DESCRIPTION OF THE TASK: Please pull out each line in the records that contains the word "vous", and list those lines in full.

>>>

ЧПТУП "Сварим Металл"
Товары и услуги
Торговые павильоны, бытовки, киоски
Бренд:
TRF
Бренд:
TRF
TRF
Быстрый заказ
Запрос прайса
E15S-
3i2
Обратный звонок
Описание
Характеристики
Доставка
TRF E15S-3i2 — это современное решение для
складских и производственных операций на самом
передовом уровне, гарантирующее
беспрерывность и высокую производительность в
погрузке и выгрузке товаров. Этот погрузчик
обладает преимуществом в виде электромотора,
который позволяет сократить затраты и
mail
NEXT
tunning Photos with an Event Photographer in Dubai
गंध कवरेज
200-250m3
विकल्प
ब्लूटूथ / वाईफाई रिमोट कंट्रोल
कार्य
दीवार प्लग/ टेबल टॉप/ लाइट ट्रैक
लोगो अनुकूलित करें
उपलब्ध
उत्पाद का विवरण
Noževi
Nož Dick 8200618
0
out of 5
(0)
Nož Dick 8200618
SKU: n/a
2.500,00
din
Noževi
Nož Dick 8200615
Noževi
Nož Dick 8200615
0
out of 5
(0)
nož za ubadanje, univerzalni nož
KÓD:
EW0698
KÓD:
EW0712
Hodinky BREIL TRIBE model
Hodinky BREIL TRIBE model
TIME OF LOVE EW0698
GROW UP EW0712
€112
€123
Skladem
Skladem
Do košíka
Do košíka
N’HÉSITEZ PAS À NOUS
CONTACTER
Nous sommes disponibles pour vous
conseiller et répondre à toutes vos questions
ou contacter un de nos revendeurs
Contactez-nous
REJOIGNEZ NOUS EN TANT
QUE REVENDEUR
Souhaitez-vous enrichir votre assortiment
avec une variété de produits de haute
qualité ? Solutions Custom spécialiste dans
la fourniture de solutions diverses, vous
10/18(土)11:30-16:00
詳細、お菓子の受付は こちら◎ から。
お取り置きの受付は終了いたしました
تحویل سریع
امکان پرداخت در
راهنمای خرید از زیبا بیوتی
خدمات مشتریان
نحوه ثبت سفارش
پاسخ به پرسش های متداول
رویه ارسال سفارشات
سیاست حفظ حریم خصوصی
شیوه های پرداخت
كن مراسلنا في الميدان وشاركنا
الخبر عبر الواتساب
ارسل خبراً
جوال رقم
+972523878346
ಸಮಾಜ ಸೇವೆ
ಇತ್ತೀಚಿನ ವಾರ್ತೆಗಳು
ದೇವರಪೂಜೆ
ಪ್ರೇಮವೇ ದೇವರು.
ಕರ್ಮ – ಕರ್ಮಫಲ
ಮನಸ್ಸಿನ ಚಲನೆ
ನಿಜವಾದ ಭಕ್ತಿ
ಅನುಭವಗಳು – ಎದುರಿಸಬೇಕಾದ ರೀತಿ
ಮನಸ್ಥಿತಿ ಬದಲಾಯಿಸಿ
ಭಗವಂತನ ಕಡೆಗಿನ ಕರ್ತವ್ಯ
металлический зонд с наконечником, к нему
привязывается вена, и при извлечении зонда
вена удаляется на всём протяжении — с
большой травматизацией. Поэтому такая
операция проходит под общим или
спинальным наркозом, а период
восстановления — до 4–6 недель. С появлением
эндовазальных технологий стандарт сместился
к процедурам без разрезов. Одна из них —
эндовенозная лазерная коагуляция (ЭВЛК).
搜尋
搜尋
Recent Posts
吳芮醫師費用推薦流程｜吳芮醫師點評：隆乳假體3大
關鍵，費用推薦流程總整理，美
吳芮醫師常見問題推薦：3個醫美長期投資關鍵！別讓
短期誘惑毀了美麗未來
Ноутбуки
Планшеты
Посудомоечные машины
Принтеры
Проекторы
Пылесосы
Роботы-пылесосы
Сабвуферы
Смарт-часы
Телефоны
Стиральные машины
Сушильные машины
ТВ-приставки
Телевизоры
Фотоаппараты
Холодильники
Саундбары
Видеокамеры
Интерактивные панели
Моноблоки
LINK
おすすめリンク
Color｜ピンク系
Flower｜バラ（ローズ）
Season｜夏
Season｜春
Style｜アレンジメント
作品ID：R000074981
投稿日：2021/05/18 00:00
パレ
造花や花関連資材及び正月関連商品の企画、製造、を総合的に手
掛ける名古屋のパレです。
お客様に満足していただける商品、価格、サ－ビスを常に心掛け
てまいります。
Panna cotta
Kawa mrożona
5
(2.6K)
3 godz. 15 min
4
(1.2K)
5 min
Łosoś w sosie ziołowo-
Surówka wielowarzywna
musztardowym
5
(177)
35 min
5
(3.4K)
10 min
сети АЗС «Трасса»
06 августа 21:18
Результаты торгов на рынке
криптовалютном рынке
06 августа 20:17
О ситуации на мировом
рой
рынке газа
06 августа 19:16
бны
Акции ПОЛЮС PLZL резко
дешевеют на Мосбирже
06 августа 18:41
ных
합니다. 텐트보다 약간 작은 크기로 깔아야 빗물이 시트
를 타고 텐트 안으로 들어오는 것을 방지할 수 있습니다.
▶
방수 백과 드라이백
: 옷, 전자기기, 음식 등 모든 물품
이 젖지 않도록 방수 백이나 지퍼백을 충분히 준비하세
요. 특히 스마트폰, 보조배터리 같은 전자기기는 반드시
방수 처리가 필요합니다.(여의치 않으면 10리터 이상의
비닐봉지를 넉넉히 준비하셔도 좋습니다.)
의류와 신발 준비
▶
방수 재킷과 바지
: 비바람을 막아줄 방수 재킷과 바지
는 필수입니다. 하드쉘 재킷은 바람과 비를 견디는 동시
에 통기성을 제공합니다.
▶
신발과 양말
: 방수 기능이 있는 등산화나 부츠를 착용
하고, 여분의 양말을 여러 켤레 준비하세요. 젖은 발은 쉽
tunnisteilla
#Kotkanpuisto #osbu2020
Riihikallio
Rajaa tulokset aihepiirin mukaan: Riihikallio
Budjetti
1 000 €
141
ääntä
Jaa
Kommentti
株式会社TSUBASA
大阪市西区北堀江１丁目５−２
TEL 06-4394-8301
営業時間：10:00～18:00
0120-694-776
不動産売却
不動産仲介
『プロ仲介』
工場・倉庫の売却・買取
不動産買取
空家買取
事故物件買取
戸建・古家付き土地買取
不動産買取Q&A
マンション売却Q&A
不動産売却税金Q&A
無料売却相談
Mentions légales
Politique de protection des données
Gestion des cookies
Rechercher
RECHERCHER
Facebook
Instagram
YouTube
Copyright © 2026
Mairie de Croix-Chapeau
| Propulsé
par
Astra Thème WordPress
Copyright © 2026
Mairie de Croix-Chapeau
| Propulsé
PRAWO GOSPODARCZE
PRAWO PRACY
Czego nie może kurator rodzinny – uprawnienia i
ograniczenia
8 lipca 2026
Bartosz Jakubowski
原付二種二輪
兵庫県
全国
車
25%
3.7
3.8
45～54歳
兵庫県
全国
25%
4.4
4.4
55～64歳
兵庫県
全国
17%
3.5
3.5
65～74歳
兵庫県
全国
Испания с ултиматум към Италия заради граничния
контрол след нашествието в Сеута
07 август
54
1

<<<

WRITTEN SOLUTION:
Nous sommes disponibles pour vous
Souhaitez-vous enrichir votre assortiment
la fourniture de solutions diverses, vous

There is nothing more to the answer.